Des manifestants nagent dans une piscine de la résidence officielle du président après l’avoir prise d’assaut, à Colombo, Sri Lanka, le 9 juillet 2022. AP
Autrefois pays à revenu intermédiaire avec un niveau de vie envié par l’Inde, le Sri Lanka a été dévasté par la perte de revenus touristiques à la suite d’une attaque djihadiste en 2019 et de la pandémie de Covid-19.
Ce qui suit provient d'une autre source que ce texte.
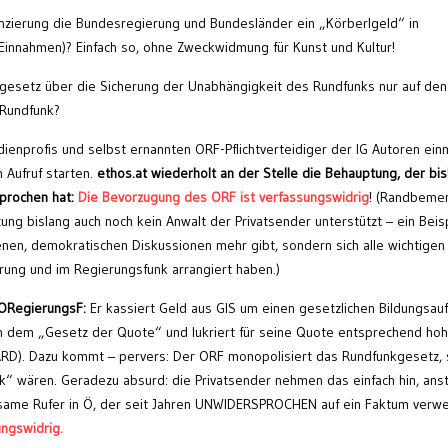
nzierung die Bundesregierung und Bundesländer ein „Körberlgeld“ in
-Einnahmen)? Einfach so, ohne Zweckwidmung für Kunst und Kultur!
esetz über die Sicherung der Unabhängigkeit des Rundfunks nur auf de
 Rundfunk?
dienprofis und selbst ernannten ORF-Pflichtverteidiger der IG Autoren ein
 Aufruf starten.
ethos.at wiederholt an der Stelle die Behauptung, der bis
prochen hat:
Die Bevorzugung des ORF ist verfassungswidrig
! (Randbeme
g bislang auch noch kein Anwalt der Privatsender unterstützt – ein Beis
fenen, demokratischen Diskussionen mehr gibt, sondern sich alle wichtigen
rung und im Regierungsfunk arrangiert haben.)
 ORegierungsF:
Er kassiert Geld aus GIS um einen gesetzlichen Bildungsau
ch dem „Gesetz der Quote“ und lukriert für seine Quote entsprechend ho
ARD). Dazu kommt – pervers: Der ORF monopolisiert das Rundfunkgesetz, 
k“ wären. Geradezu absurd: die Privatsender nehmen das einfach hin, anst
nsame Rufer in Ö, der seit Jahren UNWIDERSPROCHEN auf ein Faktum verwe
ngswidrig.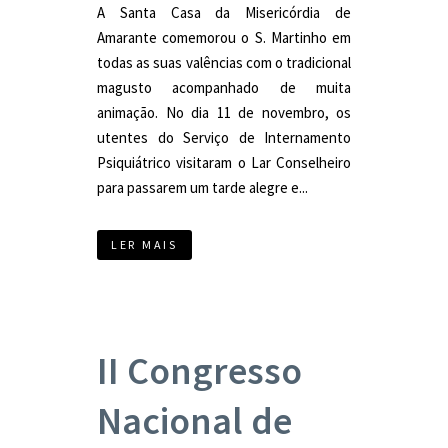
A Santa Casa da Misericórdia de
Amarante comemorou o S. Martinho em
todas as suas valências com o tradicional
magusto acompanhado de muita
animação. No dia 11 de novembro, os
utentes do Serviço de Internamento
Psiquiátrico visitaram o Lar Conselheiro
para passarem um tarde alegre e...
LER MAIS
II Congresso
Nacional de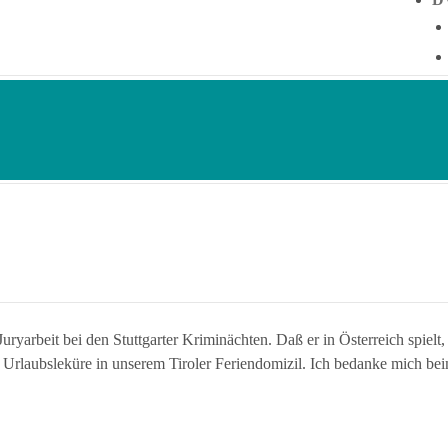
Juryarbeit bei den Stuttgarter Kriminächten. Daß er in Österreich spiel
 Urlaubsleküre in unserem Tiroler Feriendomizil. Ich bedanke mich be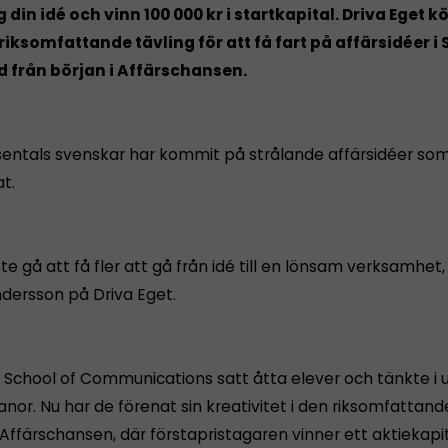
 din idé och vinn 100 000 kr i startkapital. Driva Eget kö
riksomfattande tävling för att få fart på affärsidéer i 
 från början i Affärschansen.
entals svenskar har kommit på strålande affärsidéer som
at.
e gå att få fler att gå från idé till en lönsam verksamhet
dersson på Driva Eget.
 School of Communications satt åtta elever och tänkte i 
or. Nu har de förenat sin kreativitet i den riksomfattand
Affärschansen, där förstapristagaren vinner ett aktiekapit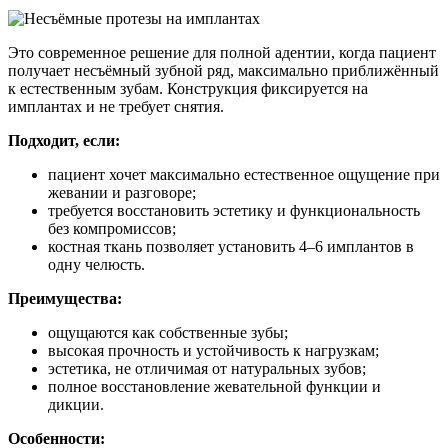
Это современное решение для полной адентии, когда пациент
получает несъёмный зубной ряд, максимально приближённый
к естественным зубам. Конструкция фиксируется на
имплантах и не требует снятия.
Подходит, если:
пациент хочет максимально естественное ощущение при
жевании и разговоре;
требуется восстановить эстетику и функциональность
без компромиссов;
костная ткань позволяет установить 4–6 имплантов в
одну челюсть.
Преимущества:
ощущаются как собственные зубы;
высокая прочность и устойчивость к нагрузкам;
эстетика, не отличимая от натуральных зубов;
полное восстановление жевательной функции и
дикции.
Особенности: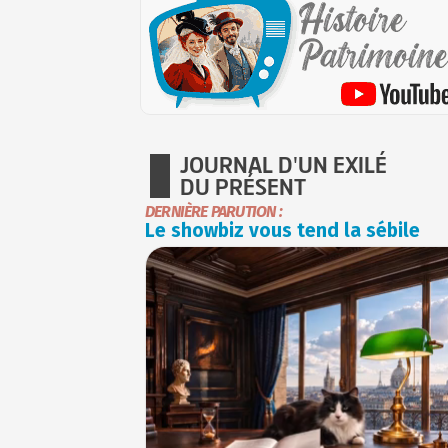
JOURNAL D'UN EXILÉ
DU PRÉSENT
DERNIÈRE PARUTION :
Le showbiz vous tend la sébile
Lire aussi : L’article est pour nos abonnés Au Sri Lanka, la crise politique s’éloigne, la crise économique s’intensifie
La crise sans précédent depuis l’indépendance en 1948 pour cette île de 22 millions d’habitants a été exacerbée, disent les économistes, par une série de mauvaises décisions politiques. La course présidentielle, au pouvoir depuis 2005, est tenue pour responsable de cette situation par la population.
Inflation galopante, pénuries, le Sri Lanka n’a pas tout : essence, électricité, nourriture, médicaments. Le pays négocie un plan de sauvetage avec le Fonds monétaire international (FMI), qui pourrait imposer des augmentations d’impôts. Les Nations Unies estiment qu’environ 80% de la population ne peut pas se permettre trois repas par jour.